João Marcos Velloso cuida da parte administrativa do Fórum Nacional, evento criado por Reis Velloso em 1988 e que reúne, desde então, anualmente economistas, cientistas sociais e políticos, líderes sindicais e empresariais, para discutir temas sociais e econômicos da atualidade.

 

Histórico

Ocupante da cadeira número 17 da Academia, João Paulo Reis Velloso preparava o livro “A Solidão do Corredor de Longa Distância”, sobre economia mundial e brasileira até 2012.

 

Natural do Piauí e radicado no Rio, o economista serviu a diferentes governos desde o início da ditadura militar, em 1964, passando pelos governos Castelo Branco, Costa e Silva, Médici e Geisel. Como ministro do Planejamento, Reis Velloso era considerado um dos civis mais poderosos do governo Geisel.

 

O ex-ministro entrou para a política em 1951, aos 20 anos, segundo o Centro de Pesquisa e Documentação de História Contemporânea do Brasil da FGV (CPDOC/FGV). Naquele ano, se mudou para o Rio, então capital, vindo de sua Parnaíba natal, para trabalhar como secretário do deputado federal Jorge Lacerda, da União Democrática Nacional (UDN).

 

Em seguida, Reis Velloso iniciaria sua carreira como escriturário do Instituto de Aposentadoria e Pensões dos Industriários (Iapi), ainda no Rio. Em 1955, passou em concurso público para o Banco do Brasil, trabalhando inicialmente em São Paulo. Após ser assessor no BB, Reis Velloso trabalhou no gabinete do ministro da Fazenda Walter Moreira Sales, no fim de 1961, no governo João Goulart.

 

O ex-ministro não viveu a derrocada do governo João Goulart nos gabinetes ministeriais, já que, em 1962, foi estudar na Universidade Yale, em New Haven (EUA), onde obteve o mestrado em Economia, em maio de 1964. Quando voltou ao Brasil, em julho daquele ano, o governo militar do marechal Humberto Castelo Branco já estava instalado em Brasília.

 

Reis Velloso foi então trabalhar no Ministério do Planejamento, comandado pelo economista Roberto Campos, ícone do liberalismo econômico no País. Na nova função, Reis Velloso organizou e chefiou o Escritório de Pesquisa Econômica e Social Aplicada (Epea), hoje Instituto de Pesquisa Econômica Aplicada (Ipea). Em abril de 1968, passou a ocupar o cargo de secretário-geral do Ministério do Planejamento.

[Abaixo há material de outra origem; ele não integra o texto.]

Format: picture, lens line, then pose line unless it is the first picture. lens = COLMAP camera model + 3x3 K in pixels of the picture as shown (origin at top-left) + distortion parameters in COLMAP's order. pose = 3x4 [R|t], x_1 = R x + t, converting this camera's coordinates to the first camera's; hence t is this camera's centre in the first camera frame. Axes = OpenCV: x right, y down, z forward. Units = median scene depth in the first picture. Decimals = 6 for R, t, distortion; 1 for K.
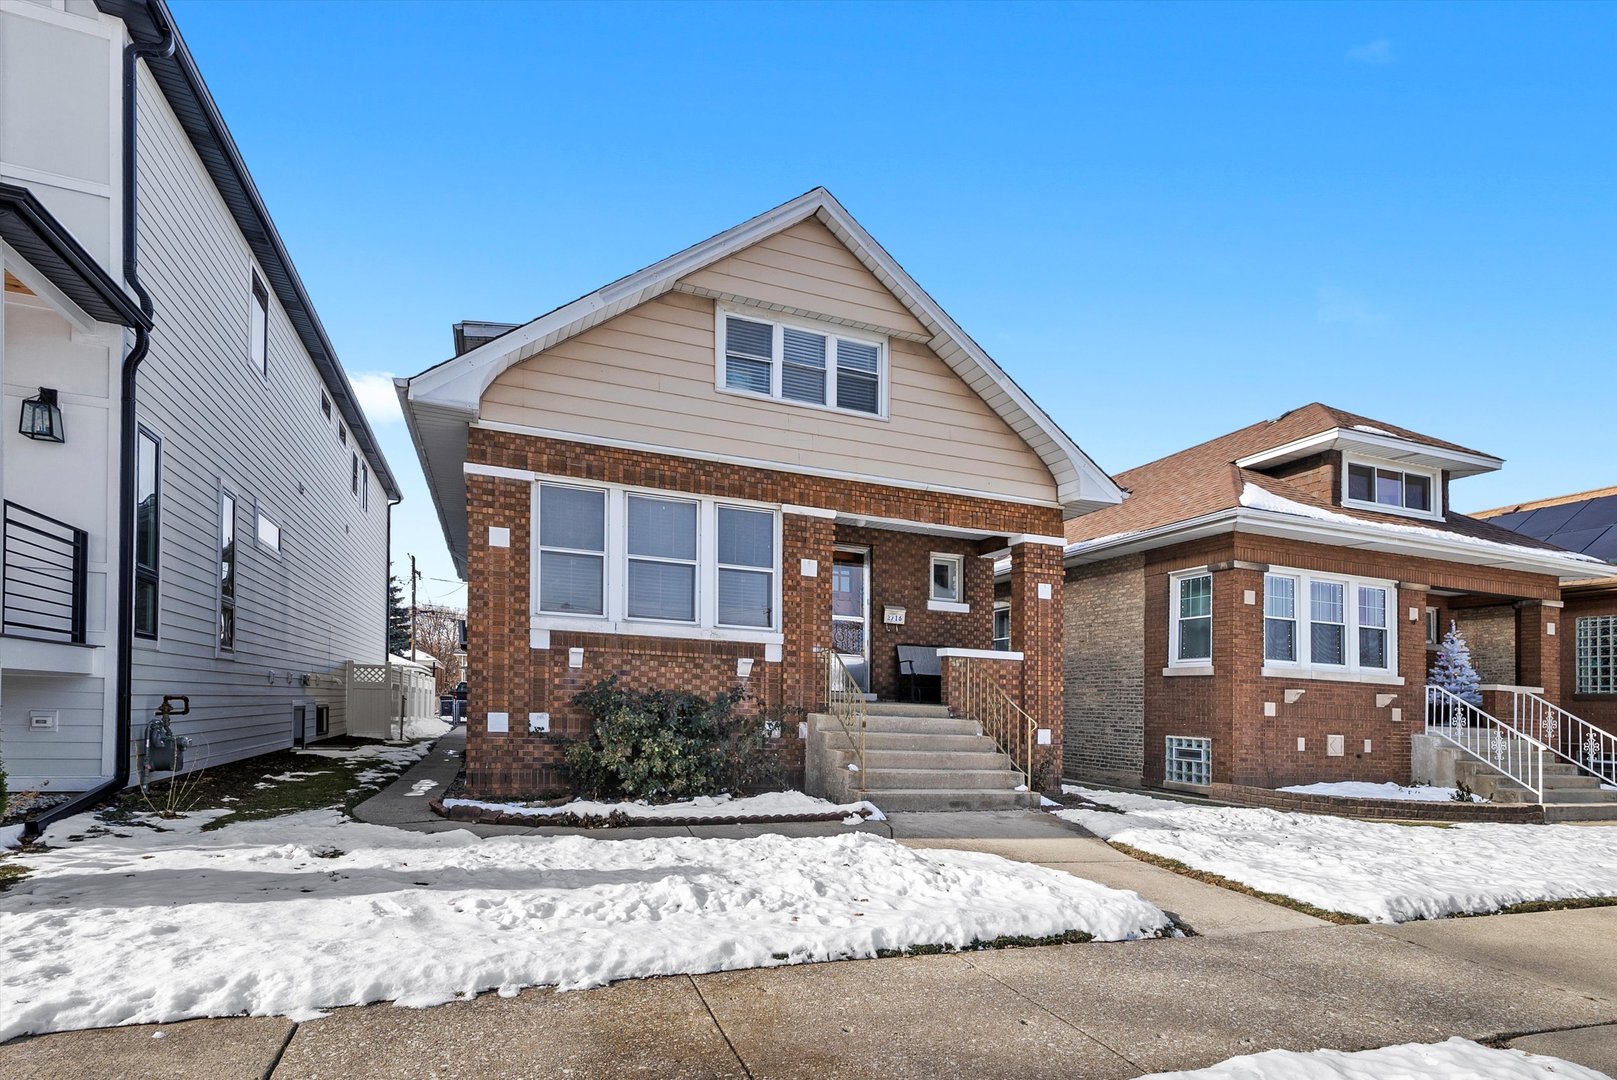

Reis Velloso assumiu como ministro no fim de 1969, em seguida da posse do general Emílio Garrastazu Médici na Presidência. À frente do Planejamento, coordenou as duas edições do Plano Nacional de Desenvolvimento (PND). O PND 1 foi lançado em 1972, e o PND 2, em 1974.

O ex-ministro deixou o Ministério do Planejamento em 1979. O novo presidente, o general João Batista de Figueiredo, indicaria o ex-ministro da Fazenda Mário Henrique Simonsen para a pasta.

 

A saída do Ministério do Planejamento marcou o fim da carreira política de Reis Velloso. Ainda segundo o CPDOC da FGV, seu nome seria aventado como candidato ao governo do Piauí, mas o ex-ministro optou por assumir a presidência, ainda em 1980, do Instituto Brasileiro de Mercado de Capitais (Ibmec), ligado à Bolsa de Valores do Rio.

 

De lá para cá, Reis Velloso integrou conselhos de administração de diversas estatais, mas atuou principalmente no setor privado. Em 1988, organizou o 1.º Fórum Nacional, com o tema “Ideias para a modernização do Brasil”. O evento reuniu economistas, cientistas sociais e políticos, líderes sindicais e empresariais, para discutir temas sociais e econômicos da atualidade. Com a criação do Instituto Nacional de Altos Estudos (Inae), o Fórum Nacional se tornaria anual a partir dos anos 90.